What to do
Count the lines in the records that contain the string "defesa", where uppercase and lowercase letters count as different. Give only the number.

Task inputs
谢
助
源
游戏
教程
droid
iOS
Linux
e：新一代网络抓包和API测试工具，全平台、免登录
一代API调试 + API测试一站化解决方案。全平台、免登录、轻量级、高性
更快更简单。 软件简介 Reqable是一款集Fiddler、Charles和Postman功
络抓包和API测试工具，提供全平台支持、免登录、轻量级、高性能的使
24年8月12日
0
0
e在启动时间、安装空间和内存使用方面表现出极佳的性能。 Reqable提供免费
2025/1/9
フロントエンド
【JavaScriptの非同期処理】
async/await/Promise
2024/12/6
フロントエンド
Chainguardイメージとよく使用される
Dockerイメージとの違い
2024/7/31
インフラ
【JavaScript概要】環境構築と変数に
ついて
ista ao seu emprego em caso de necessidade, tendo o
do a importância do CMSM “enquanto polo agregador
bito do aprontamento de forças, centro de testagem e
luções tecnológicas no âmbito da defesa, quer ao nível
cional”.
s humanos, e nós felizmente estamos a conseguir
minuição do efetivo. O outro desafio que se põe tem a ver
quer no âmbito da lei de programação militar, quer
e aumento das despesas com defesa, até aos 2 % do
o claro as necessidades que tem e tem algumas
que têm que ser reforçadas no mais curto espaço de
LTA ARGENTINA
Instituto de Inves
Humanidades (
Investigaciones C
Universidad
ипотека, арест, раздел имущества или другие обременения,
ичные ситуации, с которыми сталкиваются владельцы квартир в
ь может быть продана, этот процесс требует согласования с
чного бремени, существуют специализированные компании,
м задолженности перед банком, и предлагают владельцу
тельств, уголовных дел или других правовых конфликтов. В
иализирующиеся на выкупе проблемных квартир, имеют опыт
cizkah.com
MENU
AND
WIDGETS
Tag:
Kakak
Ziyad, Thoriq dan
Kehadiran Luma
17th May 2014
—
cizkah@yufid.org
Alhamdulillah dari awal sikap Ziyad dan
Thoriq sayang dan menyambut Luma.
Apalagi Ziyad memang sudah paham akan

Solution to the problem
2